## start Input records

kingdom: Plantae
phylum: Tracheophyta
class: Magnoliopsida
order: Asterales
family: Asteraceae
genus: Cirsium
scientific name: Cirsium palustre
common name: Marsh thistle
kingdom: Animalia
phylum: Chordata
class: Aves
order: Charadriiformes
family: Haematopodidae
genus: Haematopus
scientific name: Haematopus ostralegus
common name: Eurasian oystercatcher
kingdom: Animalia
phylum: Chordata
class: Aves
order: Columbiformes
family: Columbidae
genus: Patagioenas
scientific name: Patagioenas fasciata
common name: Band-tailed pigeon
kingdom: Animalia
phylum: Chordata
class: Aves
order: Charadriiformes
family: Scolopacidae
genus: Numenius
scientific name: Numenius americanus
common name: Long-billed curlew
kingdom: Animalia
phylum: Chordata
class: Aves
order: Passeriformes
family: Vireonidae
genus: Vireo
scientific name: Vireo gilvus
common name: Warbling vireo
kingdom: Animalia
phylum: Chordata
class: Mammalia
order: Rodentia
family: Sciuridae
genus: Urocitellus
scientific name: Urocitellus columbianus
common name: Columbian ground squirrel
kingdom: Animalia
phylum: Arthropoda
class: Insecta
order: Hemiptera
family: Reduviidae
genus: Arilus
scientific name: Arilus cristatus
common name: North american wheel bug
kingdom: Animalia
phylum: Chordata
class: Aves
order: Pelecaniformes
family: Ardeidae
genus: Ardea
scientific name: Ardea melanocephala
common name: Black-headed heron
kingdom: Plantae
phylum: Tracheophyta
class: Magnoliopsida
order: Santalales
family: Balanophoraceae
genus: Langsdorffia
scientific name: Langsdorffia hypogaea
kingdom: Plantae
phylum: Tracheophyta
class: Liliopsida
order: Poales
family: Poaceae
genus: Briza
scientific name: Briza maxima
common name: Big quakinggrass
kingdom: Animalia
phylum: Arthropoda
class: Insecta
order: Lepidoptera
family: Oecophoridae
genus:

## end Input records

Required work → Can you render all the lines above as a Markdown table with two columns, Row and Line, numbering each row and dropping any blank lines?

Result of the exercise →
| Row | Line |
|---|---|
| 1 | kingdom: Plantae |
| 2 | phylum: Tracheophyta |
| 3 | class: Magnoliopsida |
| 4 | order: Asterales |
| 5 | family: Asteraceae |
| 6 | genus: Cirsium |
| 7 | scientific name: Cirsium palustre |
| 8 | common name: Marsh thistle |
| 9 | kingdom: Animalia |
| 10 | phylum: Chordata |
| 11 | class: Aves |
| 12 | order: Charadriiformes |
| 13 | family: Haematopodidae |
| 14 | genus: Haematopus |
| 15 | scientific name: Haematopus ostralegus |
| 16 | common name: Eurasian oystercatcher |
| 17 | kingdom: Animalia |
| 18 | phylum: Chordata |
| 19 | class: Aves |
| 20 | order: Columbiformes |
| 21 | family: Columbidae |
| 22 | genus: Patagioenas |
| 23 | scientific name: Patagioenas fasciata |
| 24 | common name: Band-tailed pigeon |
| 25 | kingdom: Animalia |
| 26 | phylum: Chordata |
| 27 | class: Aves |
| 28 | order: Charadriiformes |
| 29 | family: Scolopacidae |
| 30 | genus: Numenius |
| 31 | scientific name: Numenius americanus |
| 32 | common name: Long-billed curlew |
| 33 | kingdom: Animalia |
| 34 | phylum: Chordata |
| 35 | class: Aves |
| 36 | order: Passeriformes |
| 37 | family: Vireonidae |
| 38 | genus: Vireo |
| 39 | scientific name: Vireo gilvus |
| 40 | common name: Warbling vireo |
| 41 | kingdom: Animalia |
| 42 | phylum: Chordata |
| 43 | class: Mammalia |
| 44 | order: Rodentia |
| 45 | family: Sciuridae |
| 46 | genus: Urocitellus |
| 47 | scientific name: Urocitellus columbianus |
| 48 | common name: Columbian ground squirrel |
| 49 | kingdom: Animalia |
| 50 | phylum: Arthropoda |
| 51 | class: Insecta |
| 52 | order: Hemiptera |
| 53 | family: Reduviidae |
| 54 | genus: Arilus |
| 55 | scientific name: Arilus cristatus |
| 56 | common name: North american wheel bug |
| 57 | kingdom: Animalia |
| 58 | phylum: Chordata |
| 59 | class: Aves |
| 60 | order: Pelecaniformes |
| 61 | family: Ardeidae |
| 62 | genus: Ardea |
| 63 | scientific name: Ardea melanocephala |
| 64 | common name: Black-headed heron |
| 65 | kingdom: Plantae |
| 66 | phylum: Tracheophyta |
| 67 | class: Magnoliopsida |
| 68 | order: Santalales |
| 69 | family: Balanophoraceae |
| 70 | genus: Langsdorffia |
| 71 | scientific name: Langsdorffia hypogaea |
| 72 | kingdom: Plantae |
| 73 | phylum: Tracheophyta |
| 74 | class: Liliopsida |
| 75 | order: Poales |
| 76 | family: Poaceae |
| 77 | genus: Briza |
| 78 | scientific name: Briza maxima |
| 79 | common name: Big quakinggrass |
| 80 | kingdom: Animalia |
| 81 | phylum: Arthropoda |
| 82 | class: Insecta |
| 83 | order: Lepidoptera |
| 84 | family: Oecophoridae |
| 85 | genus: |